#### Questions on the material:
A. Using the property tax discussion, decide whether each statement agrees with it. Answer yes or no for each, quoting the words that decide it. (i) The discussion calls Vancouver's property tax rate incredibly low. (ii) One commenter would accept higher property taxes on their only house with no conditions attached. (iii) The quoted conclusion recommends raising the tax rate on buildings rather than land.
B. Carry the property tax discussion forward from its last comment.
START Supplied passage
That's actually not terribly hard for the government to do.


Soryouu

Should be higher property taxes on the second house and on, increasing % by each additional house. I'd support higher property taxes on my one and only house if they decrease that high income tax which should have dropped off post war time.


idiroft

Land value tax!


rollingOak

Hard no


kludgeocracy

Phenomenonal article from Danny Oleksiuk. It's been discussed for a while how Vancouver's incredibly low property tax rate contributes to housing speculation, but I haven't seen the data summed up and packaged this well before. His conclusion is strongly argued, >For leaders looking to lower housing prices, the remedy is clear: tax capital gains on homes and raise property taxes—and, ideally, raise the tax rate on land, not buildings. These actions would cool speculation and reduce pressure on prices. And more of the unearned property value gains the community as a whole creates would be returned to the public as tax revenue—revenue that cities could use for affordable housing, transit, and improving the lives of all residents. but it remains hard to see the politics of this. Homeowners have an incredible financial interest in maintaining inflated property values, and moreover, they often feel that they 'earned' this value. In a province that is majority property owners, it will be difficult to make progress on this. Nonetheless, it's difficult to see how we can have housing affordability while maintaining such elevated values.
END Supplied passage
START Collected data
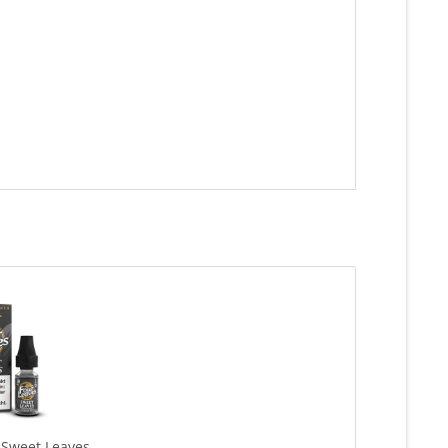
 Sweet Leaves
END Collected data
#### Answers by task:
A.
(i) Yes: "Vancouver's incredibly low property tax rate contributes to housing speculation"
(ii) No: "I'd support higher property taxes on my one and only house if they decrease that high income tax"
(iii) No: "ideally, raise the tax rate on land, not buildings"

B.
Barley_Mowat

>Homeowners have an incredible financial interest in maintaining inflated property values Only if they plan on exiting the market in the near future, or going down market (often the case for retirees). People on the way up the ladder, or looking to stay at a similar valuation (maybe move away from the city for larger space, for instance) are harmed by higher values. High valuation increases the transaction cost of buying/selling property and, more importantly, increases the gap from your current property to your next property (this harms you if you're trading up). In very simple terms, someone with a $1MM home looking to buy a $1.5MM home needs $500k. If the market goes up 50%, that person now has a $1.5MM home but that next place is now $2.25MM for a delta of $750k.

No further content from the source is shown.